According to the ULPD detective on the case, Jeff Jewell, Vaughn had been promoted into a position for which he was not qualified. The executive director job at the Family and Geriatric Medicine department required at least a master’s degree, but Vaughn only had a bachelors. He was hired into his position in 2008, before numerous changes in university Human Resources policy, which aimed to prevent lax hiring practices, were implemented in 2009.

Unlike past cases of fraud at U of L, the money that Vaughn embezzled was not from a university budget. Ramsey explained that U of L doctors are expected to supplement their work with either research or private practice, and that the accounts Vaughn siphoned from were from clinical accounts.

Because the funds in question were not university funds, they could not be audited like the rest of the university’s accounts. In Jan. 2012, the university moved to combat the possibility of fraud in the medical program by merging more than 100 sets of private financial records into a single account with central oversight. The Board of Trustees also approved the hiring of an external Certified Public Accountant firm to perform unannounced audits of every department in their last meeting.

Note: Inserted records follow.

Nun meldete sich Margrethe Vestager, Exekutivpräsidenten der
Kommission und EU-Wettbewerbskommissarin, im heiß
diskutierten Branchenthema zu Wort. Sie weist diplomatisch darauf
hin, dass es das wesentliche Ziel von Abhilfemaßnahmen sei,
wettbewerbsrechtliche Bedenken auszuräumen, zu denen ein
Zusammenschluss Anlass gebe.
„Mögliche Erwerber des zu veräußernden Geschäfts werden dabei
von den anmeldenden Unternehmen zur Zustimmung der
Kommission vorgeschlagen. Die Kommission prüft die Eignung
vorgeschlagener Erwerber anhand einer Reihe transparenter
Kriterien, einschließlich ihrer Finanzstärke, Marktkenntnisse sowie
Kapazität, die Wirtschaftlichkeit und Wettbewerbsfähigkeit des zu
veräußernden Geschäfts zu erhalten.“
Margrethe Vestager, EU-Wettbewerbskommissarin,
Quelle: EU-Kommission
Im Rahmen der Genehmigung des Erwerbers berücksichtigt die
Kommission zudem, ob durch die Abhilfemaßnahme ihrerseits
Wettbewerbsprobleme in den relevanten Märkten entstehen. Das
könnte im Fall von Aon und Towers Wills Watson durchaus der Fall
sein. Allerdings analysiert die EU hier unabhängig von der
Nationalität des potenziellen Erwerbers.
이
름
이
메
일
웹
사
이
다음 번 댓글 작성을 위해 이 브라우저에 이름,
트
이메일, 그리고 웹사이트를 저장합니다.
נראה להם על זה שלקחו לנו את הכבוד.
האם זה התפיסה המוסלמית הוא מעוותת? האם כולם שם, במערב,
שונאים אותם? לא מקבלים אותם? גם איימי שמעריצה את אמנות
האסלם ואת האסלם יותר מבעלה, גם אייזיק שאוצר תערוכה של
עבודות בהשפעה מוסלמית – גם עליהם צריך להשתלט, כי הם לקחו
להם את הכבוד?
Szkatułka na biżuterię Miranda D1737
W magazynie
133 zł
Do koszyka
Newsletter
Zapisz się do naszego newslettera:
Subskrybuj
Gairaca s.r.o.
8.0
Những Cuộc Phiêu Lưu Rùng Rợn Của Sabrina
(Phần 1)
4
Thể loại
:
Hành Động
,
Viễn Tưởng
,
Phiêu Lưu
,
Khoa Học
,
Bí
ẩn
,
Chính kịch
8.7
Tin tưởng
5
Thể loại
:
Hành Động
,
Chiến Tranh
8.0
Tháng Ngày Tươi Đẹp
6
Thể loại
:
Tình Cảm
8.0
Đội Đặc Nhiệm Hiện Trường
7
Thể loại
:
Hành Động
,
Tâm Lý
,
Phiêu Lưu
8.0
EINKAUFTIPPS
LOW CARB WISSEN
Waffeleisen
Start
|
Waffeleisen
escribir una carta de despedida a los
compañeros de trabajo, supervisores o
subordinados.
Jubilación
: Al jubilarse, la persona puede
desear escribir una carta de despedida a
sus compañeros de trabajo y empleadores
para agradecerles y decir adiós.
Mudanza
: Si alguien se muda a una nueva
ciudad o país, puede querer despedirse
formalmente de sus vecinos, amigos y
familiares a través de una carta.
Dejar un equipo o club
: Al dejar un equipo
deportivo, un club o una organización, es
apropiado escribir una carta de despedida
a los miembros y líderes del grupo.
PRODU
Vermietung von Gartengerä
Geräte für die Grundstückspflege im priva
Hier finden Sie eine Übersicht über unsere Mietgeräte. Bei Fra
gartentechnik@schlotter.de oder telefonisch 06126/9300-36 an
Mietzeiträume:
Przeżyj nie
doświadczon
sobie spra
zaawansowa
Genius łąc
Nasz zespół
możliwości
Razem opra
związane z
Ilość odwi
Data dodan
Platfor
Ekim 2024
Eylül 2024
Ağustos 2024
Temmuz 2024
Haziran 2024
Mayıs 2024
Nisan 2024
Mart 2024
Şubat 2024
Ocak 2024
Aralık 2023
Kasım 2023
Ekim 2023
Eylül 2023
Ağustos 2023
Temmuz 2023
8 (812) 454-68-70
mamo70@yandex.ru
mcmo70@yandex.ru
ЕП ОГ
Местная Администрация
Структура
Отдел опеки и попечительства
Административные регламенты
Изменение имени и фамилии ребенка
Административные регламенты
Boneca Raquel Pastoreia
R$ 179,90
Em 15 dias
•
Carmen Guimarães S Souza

Ramsey was first notified about Vaughn in Oct. 2012, when a faculty member received a comment from one of Vaughn’s colleagues about Vaughn’s seemingly lavish lifestyle. The faculty member sent Ramsey an email about the concern, and Ramsey turned the complaint over to the university’s internal auditors.

The auditors performed a limited audit on the gift account that affected the faculty member, and turned up nothing. It was only after the auditors performed a more complete audit on the entire Family and Geriatric Medicine budget that they learned what had happened.

The University of Louisville Police Department submitted a report to the United States Attorney’s office immediately upon finding solid evidence of a crime. The story became public after the U.S. Attorney’s office froze Vaughn’s accounts.

Hebert said that the university is not in control over when the details of such an investigation can be released to the media.

The university employs 6,901 faculty and staff, according to the most recent numbers. Of these, Ramsey said, “99.99 percent come to U of L every day and work hard and work diligently and are honest. We know that in our world there are some people who aren’t honest. The Kentucky prisons have 20,000 prisoners in them. There are people who are bad people, and who violate the public trust. Over a five or six or seven year period, with 6,000 employees, there have been six that have been identified … in every case, we have found them, we have fired them, we have gone public and we have prosecuted.”